The Altair Community is migrating to a new platform to provide a better experience for you. In preparation for the migration, the Altair Community is on read-only mode from October 28 - November 6, 2024. Technical support via cases will continue to work as is. For any urgent requests from Students/Faculty members, please submit the form linked here
generate a subset of wordlist based on a given weight table
winecoding
Member Posts: 6 Contributor II
I have generated a wordlist file based on the processing a document corpus. The following is a screenshot of part of the wordlist file.. Thare are around 15000 rows(15000 different tokenized words). Based on the feature selection method, I already have a list of words that should be kept. This list only contains 500 words, and is saved in the weight object. How can I join this two items, a wordlist and a weight table to generate a short wordlist which only has 500 rows.
Tagged:
0
Answers
Hi,
it's relativly easy to filter the wordlist and get an example set with only those fullfilling a weight requierement. However, i don't know away except execute script to turn this into a wordlist again.
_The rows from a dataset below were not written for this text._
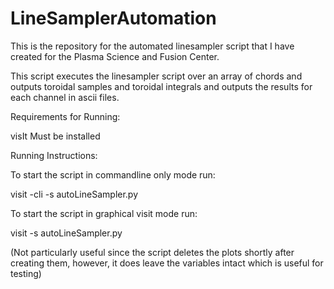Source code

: LineSamplerAutomation
=====================

This is the repository for the automated linesampler script that I have created for the Plasma Science and Fusion Center.

This script executes the linesampler script over an array of chords and outputs toroidal samples and toroidal integrals and outputs the results for each channel in ascii files.

Requirements for Running:

visIt Must be installed

Running Instructions:

To start the script in commandline only mode run:

visit -cli -s autoLineSampler.py

To start the script in graphical visit mode run:

visit -s autoLineSampler.py

(Not particularly useful since the script deletes the plots shortly after creating them, however, it does leave the variables intact 
which is useful for testing)



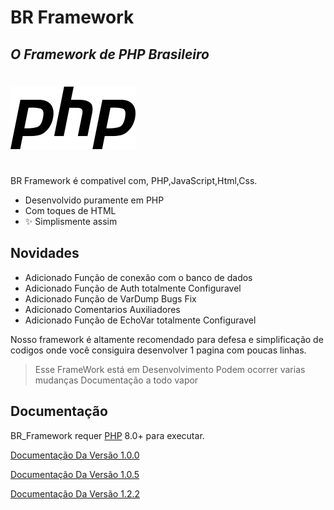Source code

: # BR Framework
## _O Framework de PHP Brasileiro_
#
<img src="img/php-logo-bigger.png">

#


BR Framework é compativel com,
PHP,JavaScript,Html,Css.

- Desenvolvido puramente em PHP
- Com toques de HTML
- ✨ Simplismente assim

## Novidades

- Adicionado Função de conexão com o banco de dados
- Adicionado Função de Auth totalmente Configuravel
- Adicionado Função de VarDump Bugs Fix
- Adicionado Comentarios Auxiliadores
- Adicionado Função de EchoVar totalmente Configuravel

Nosso framework é altamente recomendado para
defesa e simplificação de codigos onde você
consiguira desenvolver 1 pagina com poucas linhas.


> Esse FrameWork está em Desenvolvimento
> Podem ocorrer varias mudanças
> Documentação a todo vapor


## Documentação

BR_Framework requer [PHP](https://php.com) 8.0+ para executar.




[Documentação Da Versão 1.0.0](https://php.com)

[Documentação Da Versão 1.0.5](https://php.com)

[Documentação Da Versão 1.2.2](https://php.com)
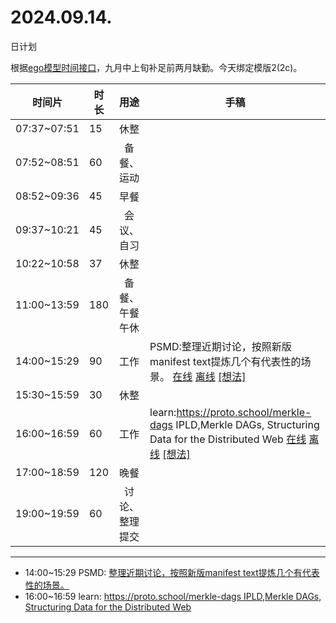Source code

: # 2024.09.14.
日计划

根据[ego模型时间接口](https://gitee.com/hyg/blog/blob/master/timeflow.md)，九月中上旬补足前两月缺勤。今天绑定模版2(2c)。

| 时间片 | 时长 | 用途 | 手稿 |
| --- | --- | :---: | --- |
| 07:37~07:51 | 15 | 休整 |  |
| 07:52~08:51 | 60 | 备餐、运动 |  |
| 08:52~09:36 | 45 | 早餐 |  |
| 09:37~10:21 | 45 | 会议、自习 |  |
| 10:22~10:58 | 37 | 休整 |  |
| 11:00~13:59 | 180 | 备餐、午餐午休 |  |
| 14:00~15:29 | 90 | 工作 | PSMD:整理近期讨论，按照新版manifest text提炼几个有代表性的场景。 [在线](http://simp.ly/p/lsBYG9) [离线](../../draft/2024/09/20240914140000.md) <a href="mailto:huangyg@mars22.com?subject=关于2024.09.14.[PSMD:整理近期讨论，按照新版manifest text提炼几个有代表性的场景。]任务&body=日期: 20240914%0D%0A序号: 6%0D%0A手稿:../../draft/2024/09/20240914140000.md%0D%0A---请勿修改邮件主题及以上内容 从下一行开始写您的想法---%0D%0A">[想法]</a> |
| 15:30~15:59 | 30 | 休整 |  |
| 16:00~16:59 | 60 | 工作 | learn:https://proto.school/merkle-dags IPLD,Merkle DAGs, Structuring Data for the Distributed Web [在线](http://simp.ly/p/MpcbHD) [离线](../../draft/2024/09/20240914160000.md) <a href="mailto:huangyg@mars22.com?subject=关于2024.09.14.[learn:https://proto.school/merkle-dags IPLD,Merkle DAGs, Structuring Data for the Distributed Web]任务&body=日期: 20240914%0D%0A序号: 8%0D%0A手稿:../../draft/2024/09/20240914160000.md%0D%0A---请勿修改邮件主题及以上内容 从下一行开始写您的想法---%0D%0A">[想法]</a> |
| 17:00~18:59 | 120 | 晚餐 |  |
| 19:00~19:59 | 60 | 讨论、整理提交 |  |

---

- 14:00~15:29	PSMD: [整理近期讨论，按照新版manifest text提炼几个有代表性的场景。](../../draft/2024/09/20240914140000.md)
- 16:00~16:59	learn: [https://proto.school/merkle-dags IPLD,Merkle DAGs, Structuring Data for the Distributed Web](../../draft/2024/09/20240914160000.md)
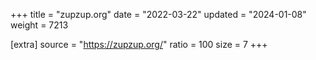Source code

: +++
title = "zupzup.org"
date = "2022-03-22"
updated = "2024-01-08"
weight = 7213

[extra]
source = "https://zupzup.org/"
ratio = 100
size = 7
+++
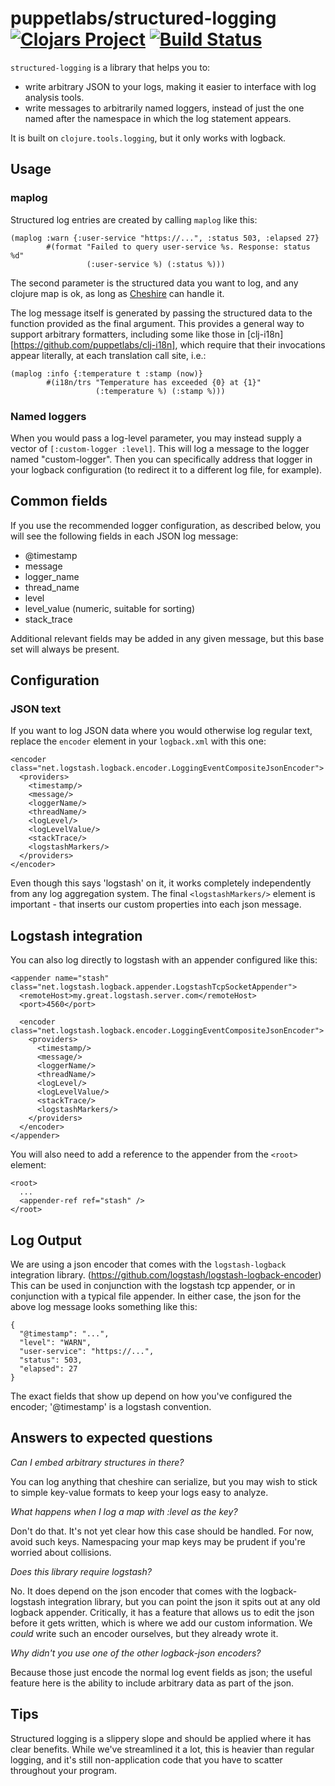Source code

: # puppetlabs/structured-logging [![Clojars Project](https://img.shields.io/clojars/v/puppetlabs/structured-logging.svg)](https://clojars.org/puppetlabs/structured-logging) [![Build Status](https://travis-ci.org/puppetlabs/structured-logging.svg?branch=master)](https://travis-ci.org/puppetlabs/structured-logging)

`structured-logging` is a library that helps you to:
 - write arbitrary JSON to your logs, making it easier to interface with log analysis tools.
 - write messages to arbitrarily named loggers, instead of just the one named
   after the namespace in which the log statement appears.

It is built on `clojure.tools.logging`, but it only works with logback. 

## Usage

### maplog

Structured log entries are created by calling `maplog` like this:

    (maplog :warn {:user-service "https://...", :status 503, :elapsed 27}
            #(format "Failed to query user-service %s. Response: status %d"
                     (:user-service %) (:status %)))

The second parameter is the structured data you want to log, and any
clojure map is ok, as long as
[Cheshire](https://github.com/dakrone/cheshire) can handle it.

The log message itself is generated by passing the structured data to
the function provided as the final argument.  This provides a general
way to support arbitrary formatters, including some like those in
[clj-i18n][https://github.com/puppetlabs/clj-i18n], which require
that their invocations appear literally, at each translation call
site, i.e.:

    (maplog :info {:temperature t :stamp (now)}
            #(i18n/trs "Temperature has exceeded {0} at {1}"
                       (:temperature %) (:stamp %)))

### Named loggers

When you would pass a log-level parameter, you may instead supply a vector of
`[:custom-logger :level]`. This will log a message to the logger named
"custom-logger". Then you can specifically address that logger in your logback
configuration (to redirect it to a different log file, for example).

## Common fields

If you use the recommended logger configuration, as described below, you will
see the following fields in each JSON log message:

* @timestamp
* message
* logger_name
* thread_name
* level
* level_value (numeric, suitable for sorting)
* stack_trace

Additional relevant fields may be added in any given message, but this base set
will always be present.

## Configuration
### JSON text

If you want to log JSON data where you would otherwise log regular text, replace the `encoder` element in
your `logback.xml` with this one:

    <encoder class="net.logstash.logback.encoder.LoggingEventCompositeJsonEncoder">
      <providers>
        <timestamp/>
        <message/>
        <loggerName/>
        <threadName/>
        <logLevel/>
        <logLevelValue/>
        <stackTrace/>
        <logstashMarkers/>
      </providers>
    </encoder>

Even though this says 'logstash' on it, it works completely independently from
any log aggregation system. The final `<logstashMarkers/>` element is
important - that inserts our custom properties into each json message.

## Logstash integration

You can also log directly to logstash with an appender configured like this:

    <appender name="stash" class="net.logstash.logback.appender.LogstashTcpSocketAppender">
      <remoteHost>my.great.logstash.server.com</remoteHost>
      <port>4560</port>

      <encoder class="net.logstash.logback.encoder.LoggingEventCompositeJsonEncoder">
        <providers>
          <timestamp/>
          <message/>
          <loggerName/>
          <threadName/>
          <logLevel/>
          <logLevelValue/>
          <stackTrace/>
          <logstashMarkers/>
        </providers>
      </encoder>
    </appender>

You will also need to add a reference to the appender from the `<root>` element:

    <root>
      ... 
      <appender-ref ref="stash" />
    </root>



## Log Output

We are using a json encoder that comes with the `logstash-logback` integration
library. (https://github.com/logstash/logstash-logback-encoder) This can be used
in conjunction with the logstash tcp appender, or in conjunction with a typical
file appender. In either case, the json for the above log message looks
something like this:

    {
      "@timestamp": "...",
      "level": "WARN",
      "user-service": "https://...",
      "status": 503,
      "elapsed": 27
    }

The exact fields that show up depend on how you've configured the encoder;
'@timestamp' is a logstash convention.

## Answers to expected questions

*Can I embed arbitrary structures in there?*

You can log anything that cheshire can serialize, but you may wish to stick
to simple key-value formats to keep your logs easy to analyze.

*What happens when I log a map with :level as the key?*

Don't do that. It's not yet clear how this case should be handled. For now,
avoid such keys. Namespacing your map keys may be prudent if you're worried
about collisions.

*Does this library require logstash?*

No. It does depend on the json encoder that comes with the logback-logstash
integration library, but you can point the json it spits out at any old logback
appender. Critically, it has a feature that allows us to edit the json before it
gets written, which is where we add our custom information. We *could* write
such an encoder ourselves, but they already wrote it.

*Why didn't you use one of the other logback-json encoders?*

Because those just encode the normal log event fields as json; the useful
feature here is the ability to include arbitrary data as part of the json.

## Tips

Structured logging is a slippery slope and should be applied where it has
clear benefits. While we've streamlined it a lot, this is heavier than regular
logging, and it's still non-application code that you have to scatter throughout
your program.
Could you explain why you need to do this, and why it is no option to use Select by Weights on the resulting table?
~Martin
Dortmund, Germany
Hi Mschmitz,
Thanks for the reply.
The following is the current prediction script. The Retrieve operator (circled with red) retrieve the original wordlist, which for instance has about 15000 words. By combining with stored weight the example set passed to Apply Model operator has a reduced size. However, if I can reduce the original wordlist offline. For instance, I get the reduced wordlist based on the stored weight table before launching this prediction script. The passed wordlist will be a filtered one, which has about 500 words based on the top weights. Then I don't need including the part (circled with yellow) altogether.
It's possible to make a wordlist from an example set containing 500 examples each representing a word as follows
Here's an example
Heh, I hadn't thought about doing it this way but I think that works. You can then pass the weighted words back into a Process Documents to Data operator and then output the WordList for scoring. Sweet!
Hi Andrew,
i do not think that this works like it should, since you would need to process the whole data again. if you only throw in the list of attributes as an example set, you would not get proper normalization factors for TF/IDF.
~Martin
Dortmund, Germany
I don't know what the use case is from the OP but maybe they don't need TFIDF, maybe the can use Binary Occurances?
Thank you for your response, let me try your suggestions. I use binary occurrence.
Hello Martin
It's not exactly clear why the OP wants to do this - but the technique definately works if you want to create a word list from an example set that was originally derived from a word list but which has been reduced in some way. The last book chapter I wrote did this extensively.
regards
Andrew
Hi awchisholm,
Thank you for the reply. I just have one question regarding this approach.
I am saving the generated weight object into a csv file, and can keep the top 500 words, and make it as a text data file (each row represents a file) for Rapidminer to process. However, generating the wordlist object need the example set to have class information. The weight file itself does not have label information. The original training process is built for a six class categorization work. How can I solve this kind of discrepancy?